The accumulated errors of past Egyptian governments simply are too big for the West to manage within acceptable parameters. Egypt's external financing needs are impossible to estimate, because the main unknown is the volume of remittances that Egyptians working abroad send home to their families. The exploding trade deficit and shrinking tourism numbers, though, suggest that the financing requirement will be closer to $20 billion a year than to $10 billion a year, over multiple years. Bloomberg News Jan. 24 estimated that the country's external financing requirement would reach $22 billion in 2013. Egypt's deficits are structural rather than cyclical. Given budget constraints in all Western countries, and the undisguised hostility of the Gulf States to the Muslim Brotherhood, it seems fanciful to imagine that Egypt's donors will find $50 or $60 billion to support the Cairo regime over the next three years.
One way for American policymakers to abnegate responsibility for Egypt is to put the onus on the Egyptian government. In effect, Egypt's donors are asking Egypt to undertake extremely painful austerity measures by democratic means, requiring Egyptian voters to accept extreme privation voluntarily. If the United States holds Egypt to a high standard of democratic practice, the Morsi government is likely to fail the test, and give America a good reason to distance itself from Egypt's problems.
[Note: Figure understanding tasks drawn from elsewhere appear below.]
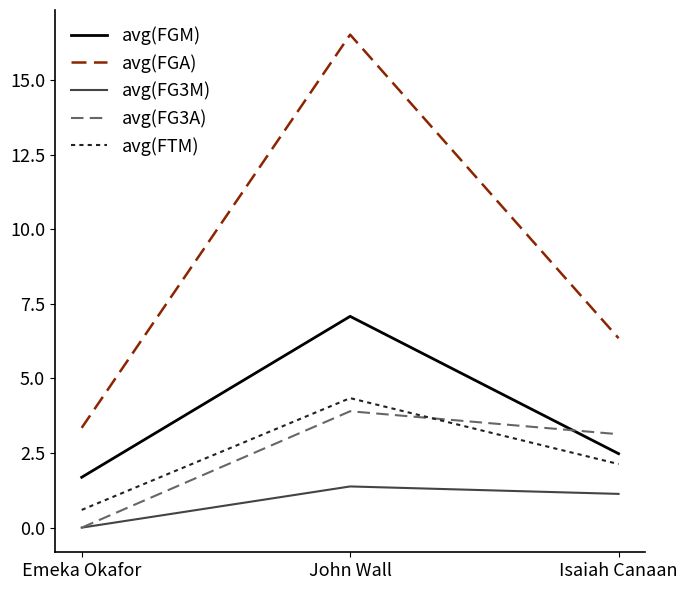

What is the maximum value shown in the chart?

16.5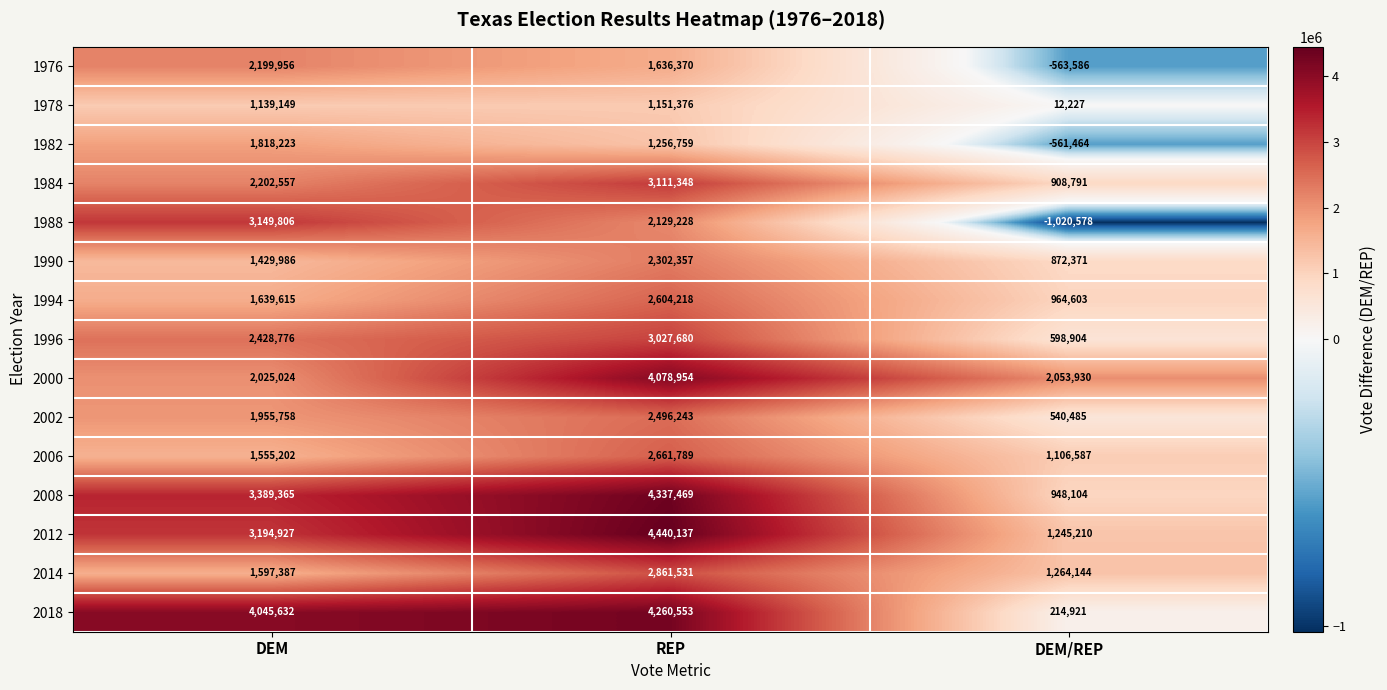

Which category has the highest value in the 2008 series?

REP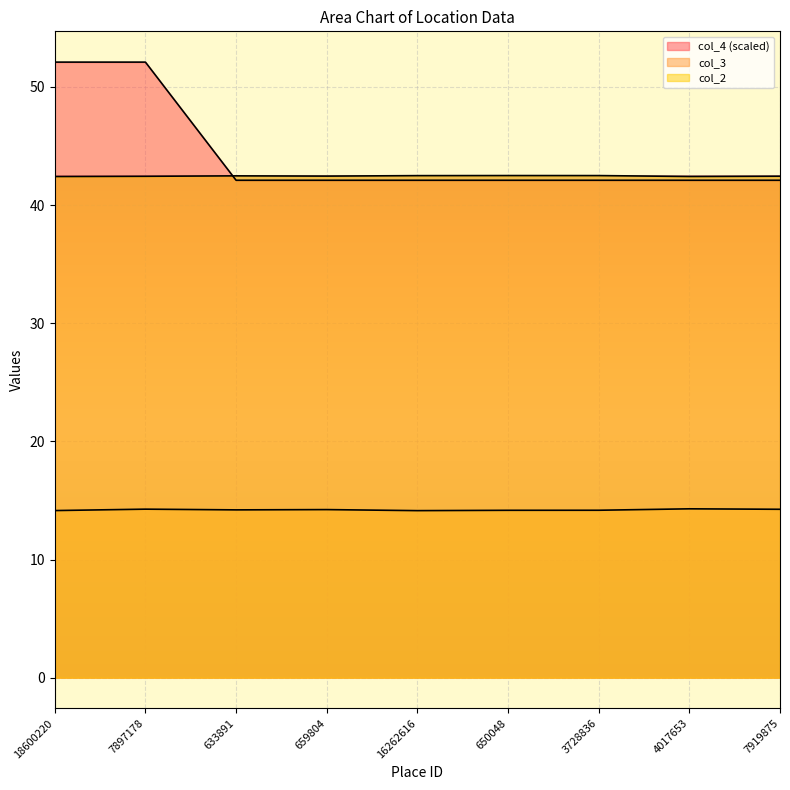

The value of col_3 at 4017653 is 3.4. True or false?

False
As Sen. McCain declared in Cairo Jan. 17, "America's ability to continue our partnership with Egypt, to maintain our assistance to Egypt, to get greater American and foreign investment into Egypt, and to build international support for Egypt - all of this ultimately depends on the progress of democracy in Egypt. Not just the outcome of elections, or the election of one person or group or another, but on the construction of an inclusive political system, based on the rule of law, that respects the rights of all Egyptian citizens, reforms and grows the Egyptian economy, and upholds Egypt's international agreements."
American planners need to develop contingencies if Egypt becomes a failed state. Providing upgraded F-16s fighter jets and M-1 Abrams tanks to Egypt does not seem an appropriate step at this juncture. In the event that Gen. al-Sisi's warnings were to be realized, the risk of internal conflicts spilling across Egypt's borders would become an urgent concern for the United States. The effects of an Egypt state failure might include:
The departure of large numbers of economic refugees departing for southern Europe;
Destabilization of Egypt's borders with Sudan and Libya;
The acquisition of sophisticated Egyptian armed forces weapons by terrorists in Gaza or the Sinai;
Closure of the Suez Canal; and
Agitation among the more than two million Egyptian foreign workers in Jordan and the Gulf States.
While it is relatively easy to find the right rhetoric for disengagement from Egypt, the fact of the matter is that the Obama administration has put all of its eggs in Mohammed Morsi's basket. If the authority of the Morsi government were to fail, American planners would have to consider urgent alternatives to prevent the Egyptian crisis from destabilizing the whole region. We will address this issue in more detail shortly.